We need to clip the measured data below 4° 2θ, because it is outside of the valid range. In your refinement control file (*.sav), add the following lines:

WMIN=4
WMAX=150

Then repeat the refinement.

Extending the instrument configuration

We need to extend the range in the instrument configuration file from 4 to 3° 2θ. Open your instrument configuration file using the function „Edit –> Edit current FPA configuration…“ (or „Edit –> Edit FPA Configuration…“ in Profex versions prior to 3.14) and extend the angular range as follows:

%-----------------------------------------------------------------------------------------------
% Parameters for the simulation of the profile function
%-----------------------------------------------------------------------------------------------

% angular positions for the MonteCarlo simulation (°2theta)
zweiTheta[1]=3
zweiTheta[2]=4
zweiTheta[3]=8
...
zweiTheta[13]=135
zweiTheta[14]=150

% angular range (°2theta)
WMIN=3
WMAX=150

Then click „Run calculations“ to start the profile computation. Once it is complete, repeat the refinement. If it runs without error messages, and you want to keep the extended instrument configuration, copy all files <instrument>.* from your project directory to the devices repository.
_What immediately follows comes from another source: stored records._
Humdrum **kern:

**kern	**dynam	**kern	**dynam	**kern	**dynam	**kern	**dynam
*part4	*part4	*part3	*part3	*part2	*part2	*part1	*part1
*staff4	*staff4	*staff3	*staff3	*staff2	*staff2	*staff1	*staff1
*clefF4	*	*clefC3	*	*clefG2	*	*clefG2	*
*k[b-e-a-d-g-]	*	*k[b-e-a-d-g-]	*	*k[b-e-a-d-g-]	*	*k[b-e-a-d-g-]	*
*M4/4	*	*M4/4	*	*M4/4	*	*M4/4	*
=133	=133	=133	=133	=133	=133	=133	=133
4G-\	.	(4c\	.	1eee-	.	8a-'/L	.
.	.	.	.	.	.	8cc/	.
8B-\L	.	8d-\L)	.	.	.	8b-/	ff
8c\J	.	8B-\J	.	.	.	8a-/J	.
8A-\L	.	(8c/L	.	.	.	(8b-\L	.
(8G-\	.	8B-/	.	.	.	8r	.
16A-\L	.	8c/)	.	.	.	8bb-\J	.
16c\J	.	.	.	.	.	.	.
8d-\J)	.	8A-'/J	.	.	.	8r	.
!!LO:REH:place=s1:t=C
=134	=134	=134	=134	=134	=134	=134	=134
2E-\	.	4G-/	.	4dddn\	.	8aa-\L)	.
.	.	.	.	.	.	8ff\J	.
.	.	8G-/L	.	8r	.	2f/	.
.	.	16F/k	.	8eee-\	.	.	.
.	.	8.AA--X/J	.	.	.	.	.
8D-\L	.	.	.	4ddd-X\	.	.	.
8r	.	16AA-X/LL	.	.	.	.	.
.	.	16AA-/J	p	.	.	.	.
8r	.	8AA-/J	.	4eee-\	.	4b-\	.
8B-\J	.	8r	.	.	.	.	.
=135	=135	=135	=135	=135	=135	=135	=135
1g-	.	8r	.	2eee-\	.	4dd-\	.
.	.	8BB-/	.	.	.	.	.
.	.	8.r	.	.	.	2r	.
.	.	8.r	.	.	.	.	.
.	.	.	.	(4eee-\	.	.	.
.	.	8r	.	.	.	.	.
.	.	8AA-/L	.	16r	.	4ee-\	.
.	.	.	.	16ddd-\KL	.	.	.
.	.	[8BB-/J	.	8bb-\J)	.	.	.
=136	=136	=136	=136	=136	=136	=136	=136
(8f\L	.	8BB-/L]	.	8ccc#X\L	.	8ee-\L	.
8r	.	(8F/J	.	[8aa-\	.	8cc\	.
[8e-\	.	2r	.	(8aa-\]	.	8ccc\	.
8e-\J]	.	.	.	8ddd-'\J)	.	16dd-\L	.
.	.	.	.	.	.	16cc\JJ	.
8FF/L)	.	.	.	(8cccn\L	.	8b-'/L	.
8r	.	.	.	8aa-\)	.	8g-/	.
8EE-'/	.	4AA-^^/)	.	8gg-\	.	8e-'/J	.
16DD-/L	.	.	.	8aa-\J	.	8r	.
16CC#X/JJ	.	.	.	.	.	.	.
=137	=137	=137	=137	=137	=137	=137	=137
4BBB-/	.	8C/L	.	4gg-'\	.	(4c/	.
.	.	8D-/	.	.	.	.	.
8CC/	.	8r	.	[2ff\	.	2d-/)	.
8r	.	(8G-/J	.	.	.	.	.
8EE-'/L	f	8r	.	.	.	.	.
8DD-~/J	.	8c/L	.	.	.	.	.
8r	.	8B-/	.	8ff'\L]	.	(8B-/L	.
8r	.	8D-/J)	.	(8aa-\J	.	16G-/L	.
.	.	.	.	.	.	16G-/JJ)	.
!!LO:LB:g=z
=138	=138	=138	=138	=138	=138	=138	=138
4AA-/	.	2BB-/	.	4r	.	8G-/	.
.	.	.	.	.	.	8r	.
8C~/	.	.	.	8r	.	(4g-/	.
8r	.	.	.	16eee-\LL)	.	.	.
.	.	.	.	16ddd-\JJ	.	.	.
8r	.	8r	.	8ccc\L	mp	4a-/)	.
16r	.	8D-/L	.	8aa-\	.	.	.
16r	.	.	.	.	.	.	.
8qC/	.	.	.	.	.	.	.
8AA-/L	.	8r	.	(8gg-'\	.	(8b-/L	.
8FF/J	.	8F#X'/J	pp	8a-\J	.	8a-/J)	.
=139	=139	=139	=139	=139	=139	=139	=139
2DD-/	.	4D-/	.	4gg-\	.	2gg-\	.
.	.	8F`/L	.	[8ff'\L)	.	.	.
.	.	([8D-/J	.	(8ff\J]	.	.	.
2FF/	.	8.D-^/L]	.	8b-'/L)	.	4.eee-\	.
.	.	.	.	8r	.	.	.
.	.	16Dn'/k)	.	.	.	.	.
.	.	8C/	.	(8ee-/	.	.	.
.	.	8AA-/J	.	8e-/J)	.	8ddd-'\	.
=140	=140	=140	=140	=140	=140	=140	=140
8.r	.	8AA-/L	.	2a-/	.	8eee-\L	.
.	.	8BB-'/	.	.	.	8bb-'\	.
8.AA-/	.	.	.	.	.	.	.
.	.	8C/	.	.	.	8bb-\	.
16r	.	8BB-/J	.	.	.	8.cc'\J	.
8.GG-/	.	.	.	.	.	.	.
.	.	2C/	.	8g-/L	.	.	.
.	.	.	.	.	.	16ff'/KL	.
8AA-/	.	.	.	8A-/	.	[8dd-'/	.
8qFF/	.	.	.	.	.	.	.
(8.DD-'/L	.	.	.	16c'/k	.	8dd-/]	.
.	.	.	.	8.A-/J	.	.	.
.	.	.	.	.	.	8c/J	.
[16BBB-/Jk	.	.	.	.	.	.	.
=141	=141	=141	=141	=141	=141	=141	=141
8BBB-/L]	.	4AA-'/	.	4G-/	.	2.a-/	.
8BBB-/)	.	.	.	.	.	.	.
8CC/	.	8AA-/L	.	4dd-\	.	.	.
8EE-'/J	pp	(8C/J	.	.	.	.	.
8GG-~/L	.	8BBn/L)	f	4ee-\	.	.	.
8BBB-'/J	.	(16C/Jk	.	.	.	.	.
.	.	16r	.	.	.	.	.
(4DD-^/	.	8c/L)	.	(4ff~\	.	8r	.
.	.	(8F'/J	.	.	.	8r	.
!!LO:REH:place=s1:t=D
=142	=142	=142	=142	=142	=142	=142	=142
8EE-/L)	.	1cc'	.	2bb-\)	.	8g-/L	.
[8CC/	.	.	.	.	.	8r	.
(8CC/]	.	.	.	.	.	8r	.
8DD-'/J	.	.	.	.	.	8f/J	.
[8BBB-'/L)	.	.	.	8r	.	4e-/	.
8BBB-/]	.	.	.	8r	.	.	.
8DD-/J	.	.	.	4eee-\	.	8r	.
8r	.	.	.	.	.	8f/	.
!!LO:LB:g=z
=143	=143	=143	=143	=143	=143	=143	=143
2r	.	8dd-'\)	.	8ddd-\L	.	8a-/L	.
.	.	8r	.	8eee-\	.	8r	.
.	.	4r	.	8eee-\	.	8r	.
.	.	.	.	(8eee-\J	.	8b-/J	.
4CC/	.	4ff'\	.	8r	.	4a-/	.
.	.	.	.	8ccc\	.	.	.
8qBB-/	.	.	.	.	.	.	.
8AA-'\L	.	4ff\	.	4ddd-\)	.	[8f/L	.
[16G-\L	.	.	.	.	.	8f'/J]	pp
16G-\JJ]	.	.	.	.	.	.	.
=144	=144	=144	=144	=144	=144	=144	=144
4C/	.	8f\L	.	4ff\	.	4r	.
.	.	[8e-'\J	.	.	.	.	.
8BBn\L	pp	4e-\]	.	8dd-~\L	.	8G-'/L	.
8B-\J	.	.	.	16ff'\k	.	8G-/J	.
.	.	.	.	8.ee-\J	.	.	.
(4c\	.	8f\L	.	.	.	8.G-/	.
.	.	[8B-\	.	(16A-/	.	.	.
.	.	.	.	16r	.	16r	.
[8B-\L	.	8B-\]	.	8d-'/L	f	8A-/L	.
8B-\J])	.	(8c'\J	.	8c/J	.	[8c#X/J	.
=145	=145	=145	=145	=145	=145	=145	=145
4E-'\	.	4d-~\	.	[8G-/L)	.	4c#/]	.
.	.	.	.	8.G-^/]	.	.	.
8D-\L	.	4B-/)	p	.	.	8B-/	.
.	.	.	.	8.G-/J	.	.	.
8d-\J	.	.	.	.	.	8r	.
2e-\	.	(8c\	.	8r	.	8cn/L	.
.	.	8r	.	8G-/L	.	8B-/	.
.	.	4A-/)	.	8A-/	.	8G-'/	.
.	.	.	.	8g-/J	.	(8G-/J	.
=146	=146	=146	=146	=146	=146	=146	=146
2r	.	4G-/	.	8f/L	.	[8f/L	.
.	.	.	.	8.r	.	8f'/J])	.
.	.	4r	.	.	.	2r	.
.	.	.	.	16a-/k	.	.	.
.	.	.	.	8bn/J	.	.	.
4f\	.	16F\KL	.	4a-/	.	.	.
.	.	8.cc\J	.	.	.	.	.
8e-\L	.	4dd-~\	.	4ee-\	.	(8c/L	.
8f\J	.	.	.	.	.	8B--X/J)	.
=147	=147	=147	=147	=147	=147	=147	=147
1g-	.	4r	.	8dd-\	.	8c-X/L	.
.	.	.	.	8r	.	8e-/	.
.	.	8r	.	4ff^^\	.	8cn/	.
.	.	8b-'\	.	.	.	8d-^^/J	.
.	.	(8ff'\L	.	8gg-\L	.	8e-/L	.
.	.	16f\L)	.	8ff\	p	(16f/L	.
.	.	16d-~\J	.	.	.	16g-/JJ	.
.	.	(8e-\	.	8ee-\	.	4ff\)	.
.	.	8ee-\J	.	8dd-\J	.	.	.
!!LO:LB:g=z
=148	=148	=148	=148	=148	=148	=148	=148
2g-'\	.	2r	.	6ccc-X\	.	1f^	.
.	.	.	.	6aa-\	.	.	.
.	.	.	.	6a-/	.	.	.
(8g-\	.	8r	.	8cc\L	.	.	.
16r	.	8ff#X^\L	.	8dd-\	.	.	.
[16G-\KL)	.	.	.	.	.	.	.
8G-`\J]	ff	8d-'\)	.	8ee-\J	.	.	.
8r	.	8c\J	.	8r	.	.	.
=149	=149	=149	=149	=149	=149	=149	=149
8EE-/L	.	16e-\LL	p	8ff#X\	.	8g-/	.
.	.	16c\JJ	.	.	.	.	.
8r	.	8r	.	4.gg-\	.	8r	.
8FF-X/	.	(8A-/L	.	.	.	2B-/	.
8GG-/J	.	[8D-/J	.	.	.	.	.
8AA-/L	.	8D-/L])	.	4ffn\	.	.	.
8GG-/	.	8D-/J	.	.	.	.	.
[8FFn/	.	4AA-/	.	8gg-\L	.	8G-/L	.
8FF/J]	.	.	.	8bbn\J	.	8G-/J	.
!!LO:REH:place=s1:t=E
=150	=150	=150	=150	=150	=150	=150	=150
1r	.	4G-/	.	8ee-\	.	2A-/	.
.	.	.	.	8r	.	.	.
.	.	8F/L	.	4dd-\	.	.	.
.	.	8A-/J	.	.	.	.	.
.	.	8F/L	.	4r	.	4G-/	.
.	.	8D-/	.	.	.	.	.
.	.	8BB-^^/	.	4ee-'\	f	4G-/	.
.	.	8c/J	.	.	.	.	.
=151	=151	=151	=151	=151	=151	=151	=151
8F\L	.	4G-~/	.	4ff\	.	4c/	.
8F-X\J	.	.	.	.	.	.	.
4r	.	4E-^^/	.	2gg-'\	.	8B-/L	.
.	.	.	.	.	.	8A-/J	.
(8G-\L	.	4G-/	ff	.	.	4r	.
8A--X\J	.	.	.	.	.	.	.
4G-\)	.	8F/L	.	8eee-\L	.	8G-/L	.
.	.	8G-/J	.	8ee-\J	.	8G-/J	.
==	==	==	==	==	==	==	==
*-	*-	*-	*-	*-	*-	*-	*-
Note: In Profex prior to version 3.14, the „Edit FPA Configuration…“ dialog will open in the devices repository. It is important to navigate to the current refinement project first, and open the instrument configuration file found there. Once this version of the instrument configuration file works as expected, copy all <instrument>.* files from there to the devices repository to make it available to all future refinement projects.


My fit looks good, but χ2 is still high. What should I do?

Absolute χ2 values are not always a good indicator for the quality of a fit. They are strongly influenced by the signal-to-noise ratio. In high intensity datasets it is generally more difficult to reach a χ2 value close to 1.0, whereas it is easily reached in noisy datasets. For example, the following fit resulted in χ2 = 43.05:

On the other hand, the following fit resulted in χ2 = 1.08:

Both fits are excellent and cannot be improved any further, despite vast differences in χ2.

The evolution of χ2 during a refinement is a good indicator when comparing different refinement strategies. But absolute values can be misleading. Sometimes it is better to trust your eyes and assess the quality of fit based on the difference curve.